RDC:
rupture Bruxelles-Kinshasha
Un nouveauté vent sur la diplomatie Nord-Sud
Le président Joseph
Kabila vient de rappeler son ambassadeur à Bruxelles pour consultation et
fermer son consulat à Anvers. Le fils du père n'a pas du tout apprécié la
sortie d'un sujet du roi belge qui affirme avoir une obligation morale de
critiquer la mauvaise gestion des autorités congolaises. Pourtant sa première
gaffe faite il y a un pratiquement un mois avait provoqué une levée de
bouclier du gouvernement congolais. "Nous ne sommes plus au temps des
relations maîtres-esclaves", avait indiqué le président Congolais au ministre
des affaires étrangères belge. Malheureusement, abonné aux gaffes, le chef de
la diplomatie belge qui vit encore dans l'illusion que la RDC est toujours le
jardin de la couronne de Belgique, aurait récidivé. Cette fois, le président
Kabila a fait l'économie de salive et d'encre. Il a simplement rappelé son
ambassadeur à Bruxelles et fermé son consulat à Anvers. Une réaction qui, à
bien d'égards, ressemble à une rupture des relations diplomatiques entre les
deux pays.
Dans un tout autre registre, le
président rwandais, Paul Kagamé, parrain du golden boy congolais avait engagé
un bras de fer avec la France chiraquienne lorsqu'il avait été mis en cause
dans l'assassinat de son prédécesseur, Juvénal Habyarimana. Le juge Bruguière
par qui le malheur était venu, venait là de se rendre coupable de la rupture
des relations diplomatiques entre Kigali et Paris.

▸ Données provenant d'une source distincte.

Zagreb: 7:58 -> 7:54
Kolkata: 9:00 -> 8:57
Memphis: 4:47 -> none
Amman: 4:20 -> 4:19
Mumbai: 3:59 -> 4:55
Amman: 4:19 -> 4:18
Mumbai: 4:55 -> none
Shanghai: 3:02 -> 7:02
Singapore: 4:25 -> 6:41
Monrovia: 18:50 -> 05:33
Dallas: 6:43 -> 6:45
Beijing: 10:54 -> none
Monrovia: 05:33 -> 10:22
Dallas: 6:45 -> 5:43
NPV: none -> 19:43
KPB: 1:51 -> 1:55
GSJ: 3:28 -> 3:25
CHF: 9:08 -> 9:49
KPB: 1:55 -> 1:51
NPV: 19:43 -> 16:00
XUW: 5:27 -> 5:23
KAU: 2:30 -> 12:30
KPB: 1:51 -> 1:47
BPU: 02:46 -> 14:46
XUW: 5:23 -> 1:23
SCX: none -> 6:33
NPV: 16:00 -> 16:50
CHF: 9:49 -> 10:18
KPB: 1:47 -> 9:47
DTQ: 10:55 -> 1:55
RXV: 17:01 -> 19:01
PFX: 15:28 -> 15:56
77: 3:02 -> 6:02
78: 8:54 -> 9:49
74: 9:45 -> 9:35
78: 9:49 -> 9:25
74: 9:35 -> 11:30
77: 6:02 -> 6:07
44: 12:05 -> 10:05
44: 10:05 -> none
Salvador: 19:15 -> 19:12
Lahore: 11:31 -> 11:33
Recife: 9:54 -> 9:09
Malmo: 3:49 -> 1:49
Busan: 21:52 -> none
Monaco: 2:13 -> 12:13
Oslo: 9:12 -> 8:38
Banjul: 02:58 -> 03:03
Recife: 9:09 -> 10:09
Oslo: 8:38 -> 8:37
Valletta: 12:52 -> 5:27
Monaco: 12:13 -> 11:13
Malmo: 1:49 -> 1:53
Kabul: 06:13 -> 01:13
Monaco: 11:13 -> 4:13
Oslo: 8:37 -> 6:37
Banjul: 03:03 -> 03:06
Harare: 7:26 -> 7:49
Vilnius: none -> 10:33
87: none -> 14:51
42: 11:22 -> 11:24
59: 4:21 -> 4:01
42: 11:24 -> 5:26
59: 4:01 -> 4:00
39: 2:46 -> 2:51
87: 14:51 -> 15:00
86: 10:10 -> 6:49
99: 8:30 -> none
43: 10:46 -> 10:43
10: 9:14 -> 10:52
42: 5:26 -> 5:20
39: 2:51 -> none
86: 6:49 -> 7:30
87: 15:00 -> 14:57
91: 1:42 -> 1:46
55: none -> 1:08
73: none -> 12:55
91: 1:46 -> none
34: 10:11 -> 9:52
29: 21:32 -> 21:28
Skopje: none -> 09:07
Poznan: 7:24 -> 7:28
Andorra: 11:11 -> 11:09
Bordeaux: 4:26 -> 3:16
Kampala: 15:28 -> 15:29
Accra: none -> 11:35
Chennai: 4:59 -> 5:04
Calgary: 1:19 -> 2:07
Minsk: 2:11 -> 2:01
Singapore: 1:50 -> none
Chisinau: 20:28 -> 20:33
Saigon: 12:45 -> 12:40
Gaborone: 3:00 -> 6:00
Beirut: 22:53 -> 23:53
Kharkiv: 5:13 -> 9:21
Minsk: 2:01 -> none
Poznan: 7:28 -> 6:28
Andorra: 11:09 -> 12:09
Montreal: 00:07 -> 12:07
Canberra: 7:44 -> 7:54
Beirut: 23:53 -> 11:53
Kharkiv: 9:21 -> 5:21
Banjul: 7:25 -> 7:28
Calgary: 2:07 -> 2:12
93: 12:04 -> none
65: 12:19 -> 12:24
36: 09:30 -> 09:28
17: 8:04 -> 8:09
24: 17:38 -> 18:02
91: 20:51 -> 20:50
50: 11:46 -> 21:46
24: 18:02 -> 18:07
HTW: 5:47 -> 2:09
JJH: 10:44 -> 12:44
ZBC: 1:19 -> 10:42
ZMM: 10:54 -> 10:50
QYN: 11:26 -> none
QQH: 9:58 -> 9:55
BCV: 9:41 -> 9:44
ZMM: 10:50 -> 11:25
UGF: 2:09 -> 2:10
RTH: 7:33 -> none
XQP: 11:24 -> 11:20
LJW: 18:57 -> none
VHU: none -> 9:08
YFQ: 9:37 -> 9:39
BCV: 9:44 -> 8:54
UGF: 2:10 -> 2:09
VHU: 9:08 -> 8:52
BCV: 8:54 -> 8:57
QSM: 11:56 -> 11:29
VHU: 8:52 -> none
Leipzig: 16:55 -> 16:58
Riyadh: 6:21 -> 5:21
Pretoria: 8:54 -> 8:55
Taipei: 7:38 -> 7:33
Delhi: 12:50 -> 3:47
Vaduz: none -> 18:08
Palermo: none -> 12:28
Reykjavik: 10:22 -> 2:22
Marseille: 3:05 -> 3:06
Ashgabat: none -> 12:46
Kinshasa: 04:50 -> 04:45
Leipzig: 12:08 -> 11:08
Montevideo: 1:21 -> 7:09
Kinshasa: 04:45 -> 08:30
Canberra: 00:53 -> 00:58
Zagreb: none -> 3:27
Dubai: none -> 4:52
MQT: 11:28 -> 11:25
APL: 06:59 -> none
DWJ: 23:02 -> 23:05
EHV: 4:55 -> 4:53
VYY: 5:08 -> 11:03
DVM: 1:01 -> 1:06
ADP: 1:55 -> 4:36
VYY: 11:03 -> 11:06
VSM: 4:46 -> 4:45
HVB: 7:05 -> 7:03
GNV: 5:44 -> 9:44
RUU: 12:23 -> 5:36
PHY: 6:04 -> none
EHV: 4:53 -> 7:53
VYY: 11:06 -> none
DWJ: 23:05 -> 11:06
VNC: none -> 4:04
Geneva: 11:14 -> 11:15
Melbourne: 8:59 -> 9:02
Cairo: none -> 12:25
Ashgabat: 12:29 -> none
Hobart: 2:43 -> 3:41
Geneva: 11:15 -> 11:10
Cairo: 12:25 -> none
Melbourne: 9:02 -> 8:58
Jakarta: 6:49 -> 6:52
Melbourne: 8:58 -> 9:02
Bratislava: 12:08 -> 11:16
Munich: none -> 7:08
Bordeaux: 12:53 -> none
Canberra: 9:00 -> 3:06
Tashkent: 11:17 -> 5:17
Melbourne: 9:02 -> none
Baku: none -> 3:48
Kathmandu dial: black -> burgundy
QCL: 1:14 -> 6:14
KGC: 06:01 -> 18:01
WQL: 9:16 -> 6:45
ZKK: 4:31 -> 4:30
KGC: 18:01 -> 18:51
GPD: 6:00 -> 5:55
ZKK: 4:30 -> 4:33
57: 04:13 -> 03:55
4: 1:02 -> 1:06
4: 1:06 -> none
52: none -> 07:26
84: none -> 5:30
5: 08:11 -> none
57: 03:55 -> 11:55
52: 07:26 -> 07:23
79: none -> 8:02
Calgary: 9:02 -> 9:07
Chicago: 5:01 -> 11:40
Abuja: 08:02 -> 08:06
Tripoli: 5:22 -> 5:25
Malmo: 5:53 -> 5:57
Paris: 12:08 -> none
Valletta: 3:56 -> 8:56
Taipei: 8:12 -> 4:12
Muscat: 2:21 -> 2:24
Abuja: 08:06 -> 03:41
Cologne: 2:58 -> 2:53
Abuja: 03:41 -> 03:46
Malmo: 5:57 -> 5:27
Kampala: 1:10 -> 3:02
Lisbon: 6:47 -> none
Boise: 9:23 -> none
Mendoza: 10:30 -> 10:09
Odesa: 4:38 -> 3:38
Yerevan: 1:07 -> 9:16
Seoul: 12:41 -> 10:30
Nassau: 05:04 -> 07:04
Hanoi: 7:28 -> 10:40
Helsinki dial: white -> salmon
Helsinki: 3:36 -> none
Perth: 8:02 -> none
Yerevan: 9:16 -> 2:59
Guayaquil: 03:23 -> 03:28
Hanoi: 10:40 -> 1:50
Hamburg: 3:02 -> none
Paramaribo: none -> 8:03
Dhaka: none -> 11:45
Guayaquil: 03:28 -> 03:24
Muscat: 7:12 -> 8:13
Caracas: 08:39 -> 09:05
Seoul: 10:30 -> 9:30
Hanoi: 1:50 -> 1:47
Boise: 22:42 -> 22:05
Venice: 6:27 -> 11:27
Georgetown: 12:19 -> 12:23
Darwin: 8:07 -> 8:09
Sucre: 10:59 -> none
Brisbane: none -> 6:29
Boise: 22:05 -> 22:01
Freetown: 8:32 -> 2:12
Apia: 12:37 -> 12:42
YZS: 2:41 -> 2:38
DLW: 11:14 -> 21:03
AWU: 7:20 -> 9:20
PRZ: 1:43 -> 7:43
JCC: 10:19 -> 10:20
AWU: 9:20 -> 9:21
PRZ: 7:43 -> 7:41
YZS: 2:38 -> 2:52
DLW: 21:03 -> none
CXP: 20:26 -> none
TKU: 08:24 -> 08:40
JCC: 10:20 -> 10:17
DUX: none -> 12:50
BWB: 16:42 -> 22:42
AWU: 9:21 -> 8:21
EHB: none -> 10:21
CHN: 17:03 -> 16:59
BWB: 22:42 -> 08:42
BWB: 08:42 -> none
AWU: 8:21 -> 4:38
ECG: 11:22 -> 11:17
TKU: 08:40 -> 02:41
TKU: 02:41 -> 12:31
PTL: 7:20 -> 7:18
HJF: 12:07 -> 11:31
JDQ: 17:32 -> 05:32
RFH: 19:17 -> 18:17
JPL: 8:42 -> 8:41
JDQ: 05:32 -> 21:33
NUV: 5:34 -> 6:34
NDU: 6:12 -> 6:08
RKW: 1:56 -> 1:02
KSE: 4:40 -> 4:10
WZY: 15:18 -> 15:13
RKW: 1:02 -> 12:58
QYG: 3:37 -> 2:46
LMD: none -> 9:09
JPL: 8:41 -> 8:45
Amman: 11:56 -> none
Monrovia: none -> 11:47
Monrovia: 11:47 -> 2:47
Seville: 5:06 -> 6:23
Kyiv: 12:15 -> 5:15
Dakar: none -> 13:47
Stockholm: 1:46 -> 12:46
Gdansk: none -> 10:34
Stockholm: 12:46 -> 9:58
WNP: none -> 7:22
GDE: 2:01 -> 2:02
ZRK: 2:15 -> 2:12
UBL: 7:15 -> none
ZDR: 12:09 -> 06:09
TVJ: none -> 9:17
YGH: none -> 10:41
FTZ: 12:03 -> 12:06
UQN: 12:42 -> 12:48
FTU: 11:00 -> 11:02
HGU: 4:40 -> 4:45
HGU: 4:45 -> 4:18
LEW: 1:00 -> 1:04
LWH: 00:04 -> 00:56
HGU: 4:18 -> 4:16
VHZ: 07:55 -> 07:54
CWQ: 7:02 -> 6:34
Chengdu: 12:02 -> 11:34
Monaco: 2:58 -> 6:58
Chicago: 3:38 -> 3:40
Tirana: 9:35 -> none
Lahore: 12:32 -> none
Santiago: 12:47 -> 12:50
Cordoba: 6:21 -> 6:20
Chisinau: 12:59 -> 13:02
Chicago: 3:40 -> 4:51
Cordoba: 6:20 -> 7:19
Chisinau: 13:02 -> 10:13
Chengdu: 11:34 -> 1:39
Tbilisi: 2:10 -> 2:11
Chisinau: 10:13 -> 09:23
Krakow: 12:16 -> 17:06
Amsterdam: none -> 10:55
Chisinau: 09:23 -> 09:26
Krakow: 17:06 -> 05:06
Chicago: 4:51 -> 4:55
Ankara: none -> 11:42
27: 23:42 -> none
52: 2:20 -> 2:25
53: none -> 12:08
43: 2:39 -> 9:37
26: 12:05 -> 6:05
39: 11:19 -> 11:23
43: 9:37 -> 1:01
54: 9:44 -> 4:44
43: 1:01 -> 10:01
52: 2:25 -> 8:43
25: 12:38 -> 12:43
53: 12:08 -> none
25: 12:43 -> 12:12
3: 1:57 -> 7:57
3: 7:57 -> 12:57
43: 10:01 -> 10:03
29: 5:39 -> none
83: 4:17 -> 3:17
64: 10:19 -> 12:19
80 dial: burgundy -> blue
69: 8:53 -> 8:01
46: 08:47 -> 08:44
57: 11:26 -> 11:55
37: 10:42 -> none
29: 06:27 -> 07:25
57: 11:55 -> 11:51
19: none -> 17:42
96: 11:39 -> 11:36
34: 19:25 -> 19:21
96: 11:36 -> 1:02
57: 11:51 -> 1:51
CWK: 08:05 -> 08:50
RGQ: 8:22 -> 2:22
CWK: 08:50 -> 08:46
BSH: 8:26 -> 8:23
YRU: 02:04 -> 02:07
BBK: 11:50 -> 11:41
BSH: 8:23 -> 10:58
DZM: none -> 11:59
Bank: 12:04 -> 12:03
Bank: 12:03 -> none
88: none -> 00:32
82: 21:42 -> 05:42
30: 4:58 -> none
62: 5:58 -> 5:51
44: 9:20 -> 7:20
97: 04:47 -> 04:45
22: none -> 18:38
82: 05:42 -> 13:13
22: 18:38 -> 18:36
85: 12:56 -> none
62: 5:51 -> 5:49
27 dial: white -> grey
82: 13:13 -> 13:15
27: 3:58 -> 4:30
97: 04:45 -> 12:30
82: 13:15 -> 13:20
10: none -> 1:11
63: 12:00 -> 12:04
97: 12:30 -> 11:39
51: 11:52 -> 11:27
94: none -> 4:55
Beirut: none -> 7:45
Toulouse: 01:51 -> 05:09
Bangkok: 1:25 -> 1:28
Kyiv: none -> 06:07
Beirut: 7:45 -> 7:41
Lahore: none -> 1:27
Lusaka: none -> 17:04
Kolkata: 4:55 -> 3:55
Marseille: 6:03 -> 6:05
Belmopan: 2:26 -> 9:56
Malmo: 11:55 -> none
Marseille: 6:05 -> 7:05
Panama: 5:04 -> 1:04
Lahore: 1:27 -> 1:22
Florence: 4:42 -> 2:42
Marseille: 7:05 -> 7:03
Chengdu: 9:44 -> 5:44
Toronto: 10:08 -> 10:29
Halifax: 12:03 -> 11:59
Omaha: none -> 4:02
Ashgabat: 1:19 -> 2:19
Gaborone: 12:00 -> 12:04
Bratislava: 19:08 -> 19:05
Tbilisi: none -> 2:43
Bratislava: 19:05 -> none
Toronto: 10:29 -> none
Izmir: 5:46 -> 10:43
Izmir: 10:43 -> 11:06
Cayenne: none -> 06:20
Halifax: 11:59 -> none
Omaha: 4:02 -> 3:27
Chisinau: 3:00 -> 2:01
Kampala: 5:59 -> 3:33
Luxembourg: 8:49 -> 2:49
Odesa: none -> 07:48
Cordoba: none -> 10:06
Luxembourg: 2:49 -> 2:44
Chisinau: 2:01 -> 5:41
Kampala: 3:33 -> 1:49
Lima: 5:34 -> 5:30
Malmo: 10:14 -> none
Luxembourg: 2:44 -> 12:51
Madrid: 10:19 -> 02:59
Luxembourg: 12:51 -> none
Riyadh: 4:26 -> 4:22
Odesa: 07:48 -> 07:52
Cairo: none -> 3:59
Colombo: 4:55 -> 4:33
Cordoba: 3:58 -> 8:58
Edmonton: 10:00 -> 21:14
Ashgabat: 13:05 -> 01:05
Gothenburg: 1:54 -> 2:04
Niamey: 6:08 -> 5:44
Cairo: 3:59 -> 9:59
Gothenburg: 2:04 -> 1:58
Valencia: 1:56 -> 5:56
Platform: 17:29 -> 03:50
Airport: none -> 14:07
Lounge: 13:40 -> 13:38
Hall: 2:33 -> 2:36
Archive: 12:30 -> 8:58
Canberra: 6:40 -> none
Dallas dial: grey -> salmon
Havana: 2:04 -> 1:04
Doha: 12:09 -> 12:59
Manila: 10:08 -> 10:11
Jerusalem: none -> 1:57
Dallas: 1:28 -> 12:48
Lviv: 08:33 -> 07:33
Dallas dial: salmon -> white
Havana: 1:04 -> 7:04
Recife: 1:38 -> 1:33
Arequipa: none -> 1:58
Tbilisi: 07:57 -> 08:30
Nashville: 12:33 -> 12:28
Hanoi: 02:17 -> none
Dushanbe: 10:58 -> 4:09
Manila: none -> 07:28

Dans un cas, peut-être moins
grave, le gouvernement gabonais avait réagi à l'expulsion d'un de ses
étudiants par les autorités françaises en expulsant un certain nombre de
ressortissants français jugés illégaux sur le sol gabonais.
Trois pays, trois exemples, et de
nombreux d'autres à travers l'Afrique qui dénotent de ce que les rapports
Nord-Sud sont en train de prendre une autre tournure. La vieille diplomatie
est en train de faire place celle de la vérité et du respect mutuel.